La nota continua, sottolineando che:
Il dominio dei Green Bond può essere spiegato da alcuni fattori: la semplicità di emissione di questi strumenti e la loro trasparenza; la track record di oltre 6 anni, rispetto a emissioni Social e Sustainable molto più “giovani”; l’esistenza di fondi di investimento dedicati ai Green Bond, ancora più numerosi rispetto ai fondi che integrano nei loro processi di investimento la selezione di Social e Sustainability bonds.
Quando si parla di Green Bond si parla di obbligazioni destinate a finanziare progetti di efficientamento energetico, di mitigazione dei cambiamenti climatici, di gestione sostenibile delle acque, o destinati a supportare l’economia circolare o le energie rinnovabili.
“In base ai Green Bond Principles dell’ICMA, possiamo annoverare 159 emittenti di obbligazioni verdi.

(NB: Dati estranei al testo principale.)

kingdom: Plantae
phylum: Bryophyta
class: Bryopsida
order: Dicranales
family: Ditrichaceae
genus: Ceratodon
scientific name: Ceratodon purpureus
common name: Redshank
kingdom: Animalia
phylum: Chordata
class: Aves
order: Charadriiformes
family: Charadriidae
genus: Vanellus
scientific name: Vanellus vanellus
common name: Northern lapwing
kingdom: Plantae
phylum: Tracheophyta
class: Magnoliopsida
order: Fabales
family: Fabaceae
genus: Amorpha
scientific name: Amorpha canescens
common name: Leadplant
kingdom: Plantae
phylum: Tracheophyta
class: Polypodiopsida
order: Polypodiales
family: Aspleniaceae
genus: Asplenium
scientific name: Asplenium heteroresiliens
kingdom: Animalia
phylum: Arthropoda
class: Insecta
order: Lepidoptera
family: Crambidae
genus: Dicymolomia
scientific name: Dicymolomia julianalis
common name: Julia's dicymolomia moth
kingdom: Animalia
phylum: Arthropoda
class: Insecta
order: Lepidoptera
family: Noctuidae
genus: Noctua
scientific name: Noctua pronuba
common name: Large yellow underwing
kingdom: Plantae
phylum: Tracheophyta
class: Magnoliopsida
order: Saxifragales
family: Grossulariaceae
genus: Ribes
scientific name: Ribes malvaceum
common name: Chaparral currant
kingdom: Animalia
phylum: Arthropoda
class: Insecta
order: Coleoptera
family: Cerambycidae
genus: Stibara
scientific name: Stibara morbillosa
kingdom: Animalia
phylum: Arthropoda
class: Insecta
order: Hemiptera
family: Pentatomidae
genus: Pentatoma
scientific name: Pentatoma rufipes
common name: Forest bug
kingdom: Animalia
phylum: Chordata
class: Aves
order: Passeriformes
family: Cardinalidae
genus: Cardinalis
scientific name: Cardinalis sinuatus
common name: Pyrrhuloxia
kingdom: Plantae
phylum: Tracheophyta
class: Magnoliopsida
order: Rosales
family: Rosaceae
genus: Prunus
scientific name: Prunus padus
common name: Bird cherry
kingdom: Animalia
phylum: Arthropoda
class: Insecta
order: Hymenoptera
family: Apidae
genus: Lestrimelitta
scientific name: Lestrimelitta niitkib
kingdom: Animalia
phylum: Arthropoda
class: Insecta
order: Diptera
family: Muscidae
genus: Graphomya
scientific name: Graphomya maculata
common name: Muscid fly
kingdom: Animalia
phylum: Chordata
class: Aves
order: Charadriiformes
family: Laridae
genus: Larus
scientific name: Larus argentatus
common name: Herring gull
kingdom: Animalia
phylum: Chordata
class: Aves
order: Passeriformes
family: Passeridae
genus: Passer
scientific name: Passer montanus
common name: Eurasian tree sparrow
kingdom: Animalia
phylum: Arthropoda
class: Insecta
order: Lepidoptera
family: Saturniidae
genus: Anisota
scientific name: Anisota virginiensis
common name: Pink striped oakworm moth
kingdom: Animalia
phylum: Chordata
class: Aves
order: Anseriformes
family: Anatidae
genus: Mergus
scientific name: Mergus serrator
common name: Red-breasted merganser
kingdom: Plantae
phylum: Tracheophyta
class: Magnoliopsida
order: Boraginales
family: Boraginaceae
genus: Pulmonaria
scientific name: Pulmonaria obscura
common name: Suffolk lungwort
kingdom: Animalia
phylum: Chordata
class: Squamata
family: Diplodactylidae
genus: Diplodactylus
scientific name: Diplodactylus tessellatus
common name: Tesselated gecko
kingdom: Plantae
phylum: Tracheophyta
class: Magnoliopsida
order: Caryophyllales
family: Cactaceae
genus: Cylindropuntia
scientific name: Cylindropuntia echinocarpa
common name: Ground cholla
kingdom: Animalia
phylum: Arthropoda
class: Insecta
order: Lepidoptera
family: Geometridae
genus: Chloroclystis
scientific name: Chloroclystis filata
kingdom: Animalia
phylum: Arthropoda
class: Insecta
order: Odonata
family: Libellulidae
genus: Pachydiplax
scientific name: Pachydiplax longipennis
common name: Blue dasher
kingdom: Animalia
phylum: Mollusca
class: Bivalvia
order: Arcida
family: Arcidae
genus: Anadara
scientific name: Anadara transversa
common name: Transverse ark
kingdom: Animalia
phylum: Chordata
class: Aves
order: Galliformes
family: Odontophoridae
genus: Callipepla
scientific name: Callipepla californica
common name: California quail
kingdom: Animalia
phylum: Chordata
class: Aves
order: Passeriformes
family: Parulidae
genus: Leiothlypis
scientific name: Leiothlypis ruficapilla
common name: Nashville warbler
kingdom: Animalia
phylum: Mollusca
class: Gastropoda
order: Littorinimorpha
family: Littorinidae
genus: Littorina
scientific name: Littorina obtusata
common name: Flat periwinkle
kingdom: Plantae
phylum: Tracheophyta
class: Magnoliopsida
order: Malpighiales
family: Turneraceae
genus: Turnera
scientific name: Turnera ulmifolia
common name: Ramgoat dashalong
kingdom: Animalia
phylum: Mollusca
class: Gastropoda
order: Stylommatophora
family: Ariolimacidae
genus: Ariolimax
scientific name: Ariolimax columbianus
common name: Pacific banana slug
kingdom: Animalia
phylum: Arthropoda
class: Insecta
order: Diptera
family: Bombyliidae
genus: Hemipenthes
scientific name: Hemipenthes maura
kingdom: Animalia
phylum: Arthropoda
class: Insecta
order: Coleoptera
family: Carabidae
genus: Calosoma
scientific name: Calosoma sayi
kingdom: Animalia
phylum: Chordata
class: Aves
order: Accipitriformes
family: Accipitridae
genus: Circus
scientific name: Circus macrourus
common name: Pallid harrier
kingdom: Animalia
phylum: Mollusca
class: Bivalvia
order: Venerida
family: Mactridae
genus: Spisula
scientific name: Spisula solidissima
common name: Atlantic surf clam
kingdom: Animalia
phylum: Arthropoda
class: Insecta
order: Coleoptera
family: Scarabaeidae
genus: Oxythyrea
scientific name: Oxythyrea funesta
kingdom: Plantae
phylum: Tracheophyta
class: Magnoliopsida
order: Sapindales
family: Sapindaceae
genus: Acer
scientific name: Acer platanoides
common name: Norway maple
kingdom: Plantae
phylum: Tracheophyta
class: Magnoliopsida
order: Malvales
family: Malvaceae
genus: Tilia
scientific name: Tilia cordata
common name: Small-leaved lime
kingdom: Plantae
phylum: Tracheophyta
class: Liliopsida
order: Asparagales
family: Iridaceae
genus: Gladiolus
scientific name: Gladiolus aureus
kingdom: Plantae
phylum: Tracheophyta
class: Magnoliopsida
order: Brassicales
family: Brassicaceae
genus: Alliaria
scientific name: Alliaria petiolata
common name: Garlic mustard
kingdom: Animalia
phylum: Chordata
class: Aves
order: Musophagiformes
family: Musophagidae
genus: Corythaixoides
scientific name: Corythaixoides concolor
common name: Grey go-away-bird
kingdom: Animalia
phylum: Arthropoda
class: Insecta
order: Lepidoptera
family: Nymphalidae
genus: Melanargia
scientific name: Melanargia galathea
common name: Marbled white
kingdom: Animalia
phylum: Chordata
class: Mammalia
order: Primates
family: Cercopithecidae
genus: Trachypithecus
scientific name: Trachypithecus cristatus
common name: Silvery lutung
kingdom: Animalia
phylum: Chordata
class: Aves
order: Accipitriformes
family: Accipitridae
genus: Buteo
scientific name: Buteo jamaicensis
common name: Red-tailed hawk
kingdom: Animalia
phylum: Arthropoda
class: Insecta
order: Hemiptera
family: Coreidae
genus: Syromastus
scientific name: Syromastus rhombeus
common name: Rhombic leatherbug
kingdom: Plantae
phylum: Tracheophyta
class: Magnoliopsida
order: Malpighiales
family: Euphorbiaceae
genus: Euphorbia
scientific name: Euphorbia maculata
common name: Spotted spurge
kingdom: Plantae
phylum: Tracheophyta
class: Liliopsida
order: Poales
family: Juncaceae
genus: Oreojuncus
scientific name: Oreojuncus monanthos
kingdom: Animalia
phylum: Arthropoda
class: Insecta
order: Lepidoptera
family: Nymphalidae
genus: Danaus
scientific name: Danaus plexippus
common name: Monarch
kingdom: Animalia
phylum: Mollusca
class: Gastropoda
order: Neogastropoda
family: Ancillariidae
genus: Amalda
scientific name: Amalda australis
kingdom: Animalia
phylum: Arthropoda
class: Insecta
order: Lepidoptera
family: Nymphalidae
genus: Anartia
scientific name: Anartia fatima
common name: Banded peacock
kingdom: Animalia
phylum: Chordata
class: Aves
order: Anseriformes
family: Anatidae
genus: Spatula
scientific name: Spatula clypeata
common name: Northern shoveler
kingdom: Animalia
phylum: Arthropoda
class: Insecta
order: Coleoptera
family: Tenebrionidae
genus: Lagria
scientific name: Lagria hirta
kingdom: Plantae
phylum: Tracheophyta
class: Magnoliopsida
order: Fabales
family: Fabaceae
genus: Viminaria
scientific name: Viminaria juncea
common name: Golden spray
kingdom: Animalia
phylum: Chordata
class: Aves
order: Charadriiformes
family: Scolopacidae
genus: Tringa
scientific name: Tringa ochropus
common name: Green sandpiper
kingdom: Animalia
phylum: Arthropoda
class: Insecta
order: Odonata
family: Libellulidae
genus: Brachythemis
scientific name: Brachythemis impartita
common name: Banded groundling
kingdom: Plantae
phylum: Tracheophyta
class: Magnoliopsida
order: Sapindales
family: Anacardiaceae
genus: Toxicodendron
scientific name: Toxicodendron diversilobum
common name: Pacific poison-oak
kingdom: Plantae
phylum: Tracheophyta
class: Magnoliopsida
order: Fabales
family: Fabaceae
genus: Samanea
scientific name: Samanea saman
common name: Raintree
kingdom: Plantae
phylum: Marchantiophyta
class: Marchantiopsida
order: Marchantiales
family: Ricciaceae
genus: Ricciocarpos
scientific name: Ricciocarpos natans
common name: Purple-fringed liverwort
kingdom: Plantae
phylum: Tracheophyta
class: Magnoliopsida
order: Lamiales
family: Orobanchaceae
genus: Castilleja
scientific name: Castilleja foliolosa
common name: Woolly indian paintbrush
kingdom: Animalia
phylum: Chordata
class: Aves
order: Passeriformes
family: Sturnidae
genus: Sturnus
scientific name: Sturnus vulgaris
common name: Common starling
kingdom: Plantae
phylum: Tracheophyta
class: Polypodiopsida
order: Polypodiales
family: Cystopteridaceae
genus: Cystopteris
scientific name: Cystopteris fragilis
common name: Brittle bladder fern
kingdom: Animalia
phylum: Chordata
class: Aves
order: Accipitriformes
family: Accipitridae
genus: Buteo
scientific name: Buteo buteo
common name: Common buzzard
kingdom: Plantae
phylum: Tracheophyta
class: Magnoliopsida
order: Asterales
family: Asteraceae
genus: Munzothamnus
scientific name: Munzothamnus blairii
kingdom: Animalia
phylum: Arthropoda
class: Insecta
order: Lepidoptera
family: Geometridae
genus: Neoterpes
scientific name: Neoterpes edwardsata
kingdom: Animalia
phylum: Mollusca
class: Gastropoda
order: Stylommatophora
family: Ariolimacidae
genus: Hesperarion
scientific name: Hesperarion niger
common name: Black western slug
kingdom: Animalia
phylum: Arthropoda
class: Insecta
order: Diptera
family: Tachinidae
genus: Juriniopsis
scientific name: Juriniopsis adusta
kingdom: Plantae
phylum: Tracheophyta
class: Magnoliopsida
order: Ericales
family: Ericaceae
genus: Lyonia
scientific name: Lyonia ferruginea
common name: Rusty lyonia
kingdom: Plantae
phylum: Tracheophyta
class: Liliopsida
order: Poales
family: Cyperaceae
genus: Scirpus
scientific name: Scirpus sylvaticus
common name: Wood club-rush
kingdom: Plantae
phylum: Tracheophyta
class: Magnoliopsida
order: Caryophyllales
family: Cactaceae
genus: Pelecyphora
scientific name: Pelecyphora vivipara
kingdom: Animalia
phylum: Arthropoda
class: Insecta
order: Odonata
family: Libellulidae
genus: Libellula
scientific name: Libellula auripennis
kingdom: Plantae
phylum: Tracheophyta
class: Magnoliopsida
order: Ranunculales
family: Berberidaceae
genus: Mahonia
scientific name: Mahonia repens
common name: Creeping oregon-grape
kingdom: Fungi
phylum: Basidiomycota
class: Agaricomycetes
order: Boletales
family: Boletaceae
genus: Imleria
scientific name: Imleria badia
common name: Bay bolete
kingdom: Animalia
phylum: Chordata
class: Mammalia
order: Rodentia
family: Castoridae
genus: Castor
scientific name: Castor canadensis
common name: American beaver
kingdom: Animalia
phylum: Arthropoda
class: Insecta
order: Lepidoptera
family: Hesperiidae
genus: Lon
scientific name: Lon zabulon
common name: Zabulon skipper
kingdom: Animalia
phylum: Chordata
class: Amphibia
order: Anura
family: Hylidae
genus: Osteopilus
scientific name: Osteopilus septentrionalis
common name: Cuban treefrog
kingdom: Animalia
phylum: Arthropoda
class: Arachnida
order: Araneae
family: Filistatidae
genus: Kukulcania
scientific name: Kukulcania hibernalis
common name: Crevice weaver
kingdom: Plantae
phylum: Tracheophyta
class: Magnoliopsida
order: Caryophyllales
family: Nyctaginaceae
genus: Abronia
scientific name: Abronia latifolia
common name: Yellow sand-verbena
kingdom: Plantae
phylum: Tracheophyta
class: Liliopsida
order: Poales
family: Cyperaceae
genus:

In questo caso, la distribuzione geografica degli emittenti è più variegata, con 87 localizzati in Europa, 33 in Asia, 29 in America, 7 enti sovranazionali, 2 in Australia e 1 in Africa. Anche a livello di tipologia di emittenti si segnala una maggior diversificazione: oltre a 71 corporate, vi sono 57 istituzioni finanziarie, 19 autorità locali, 3 enti di sviluppo internazionali, 6 Stati sovrani e 3 agenzie sovranazionali. Nel secondo trimestre del 2018 sono stati emessi 44 miliardi di dollari di obbligazioni green”.